Dans son allocution de bienvenue, la vice-présidente du Cofesyb/Uita a relevé des statistiques qui témoignent à suffisance de la pertinence de la thématique de ce séminaire national de formation. « Selon une estimation de la Fao, aujourd’hui, quelques 793 millions de personnes dans le monde souffrent de malnutrition chronique et 70 pour cent d’entre elles sont des femmes. Les causes de cette énorme surreprésentation des femmes parmi ceux et celles qui sont privés d’un des droits humains le plus fondamental-le droit à l’alimentation- sont bien connues. Elles comprennent une discrimination en matière d’accès à l’emploi, à l’équité salariale et aux droits de propriété, l’absence de protection de la maternité et d’accès à des structures d’accueil des enfants, ainsi qu’une charge inégale des responsabilités familiales », a soutenu Mme Aurélie Egué.
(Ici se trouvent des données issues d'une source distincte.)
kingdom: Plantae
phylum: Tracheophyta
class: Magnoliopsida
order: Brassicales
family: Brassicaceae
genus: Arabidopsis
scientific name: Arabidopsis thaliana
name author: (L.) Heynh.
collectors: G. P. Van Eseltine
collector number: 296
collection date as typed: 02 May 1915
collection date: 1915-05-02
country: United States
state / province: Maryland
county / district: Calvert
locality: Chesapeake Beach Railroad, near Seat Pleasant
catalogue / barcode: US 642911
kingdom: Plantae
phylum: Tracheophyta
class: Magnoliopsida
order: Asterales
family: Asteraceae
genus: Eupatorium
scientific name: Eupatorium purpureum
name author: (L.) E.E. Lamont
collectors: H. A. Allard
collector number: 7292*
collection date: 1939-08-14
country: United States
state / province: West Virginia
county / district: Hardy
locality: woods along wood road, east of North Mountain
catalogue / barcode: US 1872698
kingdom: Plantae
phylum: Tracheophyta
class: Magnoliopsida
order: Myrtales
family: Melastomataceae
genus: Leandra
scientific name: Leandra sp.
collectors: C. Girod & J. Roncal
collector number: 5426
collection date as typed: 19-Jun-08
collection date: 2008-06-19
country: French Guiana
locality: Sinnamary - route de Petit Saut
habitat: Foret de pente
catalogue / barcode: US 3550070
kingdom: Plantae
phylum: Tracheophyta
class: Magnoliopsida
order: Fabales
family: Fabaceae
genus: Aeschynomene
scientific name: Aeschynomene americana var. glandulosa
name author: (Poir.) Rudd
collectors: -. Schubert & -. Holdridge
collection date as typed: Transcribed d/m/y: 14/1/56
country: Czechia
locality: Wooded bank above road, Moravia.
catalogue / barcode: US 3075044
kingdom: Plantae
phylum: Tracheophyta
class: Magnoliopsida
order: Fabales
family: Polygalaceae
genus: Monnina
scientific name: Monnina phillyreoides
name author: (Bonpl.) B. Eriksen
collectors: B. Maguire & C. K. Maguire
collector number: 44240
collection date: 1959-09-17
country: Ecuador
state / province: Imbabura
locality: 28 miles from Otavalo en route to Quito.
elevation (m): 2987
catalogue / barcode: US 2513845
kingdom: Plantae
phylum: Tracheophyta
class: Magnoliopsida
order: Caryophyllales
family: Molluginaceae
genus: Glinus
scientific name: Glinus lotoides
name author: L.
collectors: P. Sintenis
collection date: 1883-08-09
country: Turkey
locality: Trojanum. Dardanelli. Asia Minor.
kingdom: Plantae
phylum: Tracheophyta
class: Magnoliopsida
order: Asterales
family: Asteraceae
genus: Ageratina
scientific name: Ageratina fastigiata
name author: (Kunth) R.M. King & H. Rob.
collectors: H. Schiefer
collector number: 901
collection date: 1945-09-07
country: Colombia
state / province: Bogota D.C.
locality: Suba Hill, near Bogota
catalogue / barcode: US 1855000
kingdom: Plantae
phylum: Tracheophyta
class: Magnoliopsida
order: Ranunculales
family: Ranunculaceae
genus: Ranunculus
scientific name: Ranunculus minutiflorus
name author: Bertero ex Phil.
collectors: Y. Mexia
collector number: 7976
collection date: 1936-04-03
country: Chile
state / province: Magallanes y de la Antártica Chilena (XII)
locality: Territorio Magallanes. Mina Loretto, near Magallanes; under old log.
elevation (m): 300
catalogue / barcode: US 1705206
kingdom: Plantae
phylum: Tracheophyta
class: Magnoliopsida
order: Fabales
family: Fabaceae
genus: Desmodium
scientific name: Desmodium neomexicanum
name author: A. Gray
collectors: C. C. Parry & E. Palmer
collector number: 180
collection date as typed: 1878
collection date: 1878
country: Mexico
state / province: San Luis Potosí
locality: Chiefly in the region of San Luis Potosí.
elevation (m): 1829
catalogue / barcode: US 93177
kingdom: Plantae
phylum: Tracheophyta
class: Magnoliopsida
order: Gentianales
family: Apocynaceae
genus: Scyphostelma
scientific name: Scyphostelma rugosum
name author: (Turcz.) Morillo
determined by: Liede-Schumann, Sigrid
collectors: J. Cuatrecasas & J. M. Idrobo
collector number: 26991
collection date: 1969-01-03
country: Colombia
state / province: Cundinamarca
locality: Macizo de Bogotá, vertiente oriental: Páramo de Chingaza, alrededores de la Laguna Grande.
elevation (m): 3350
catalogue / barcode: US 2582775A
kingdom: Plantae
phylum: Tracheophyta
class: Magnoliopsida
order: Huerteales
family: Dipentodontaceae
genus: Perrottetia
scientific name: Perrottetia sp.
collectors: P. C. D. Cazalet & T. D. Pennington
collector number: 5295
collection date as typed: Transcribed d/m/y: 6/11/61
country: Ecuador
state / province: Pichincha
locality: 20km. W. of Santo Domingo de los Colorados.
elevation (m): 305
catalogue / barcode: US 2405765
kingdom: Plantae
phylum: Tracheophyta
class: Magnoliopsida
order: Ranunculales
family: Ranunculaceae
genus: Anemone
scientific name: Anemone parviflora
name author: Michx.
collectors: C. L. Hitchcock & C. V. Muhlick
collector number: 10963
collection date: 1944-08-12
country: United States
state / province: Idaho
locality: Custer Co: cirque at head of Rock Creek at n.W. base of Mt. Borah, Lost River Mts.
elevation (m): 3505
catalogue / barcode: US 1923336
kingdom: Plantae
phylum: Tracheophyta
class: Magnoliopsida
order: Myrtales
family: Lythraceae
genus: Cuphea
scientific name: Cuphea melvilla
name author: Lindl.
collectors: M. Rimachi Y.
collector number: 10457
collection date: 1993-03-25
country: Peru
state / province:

Trois communications au menu
Pour sa part, le coordonnateur de l’Uita-Bénin, M. Guillaume Tossa dans son allocution d’ouverture a, entre autres, soutenu que la sécurité alimentaire repose sur quatre piliers à savoir, la disponibilité, l’accessibilité, l’utilisation et la stabilité de la nourriture avant de faire observer qu’au-delà des analyses pertinentes, « il est temps pour nous de comprendre que les droits ne se donnent pas et qu’ils s’arrachent par la lutte. C’est notre raison d’être en tant qu’organisations syndicales ».


Les participants au séminaire de formation ont eu droit à trois communications. La première a porté sur un aperçu de la sécurité alimentaire et nutritionnelle au Bénin. La deuxième a abordé les impacts des politiques et réformes sur la sécurité alimentaire et la loi 2022-14 du 19 juillet 2022 sur les populations et en particulier les femmes travailleuses. La troisième communication est intitulée « Le droit à l’alimentation: contenu, portée, stratégies pour sa constitutionalisation et conditions de sa jouissance ».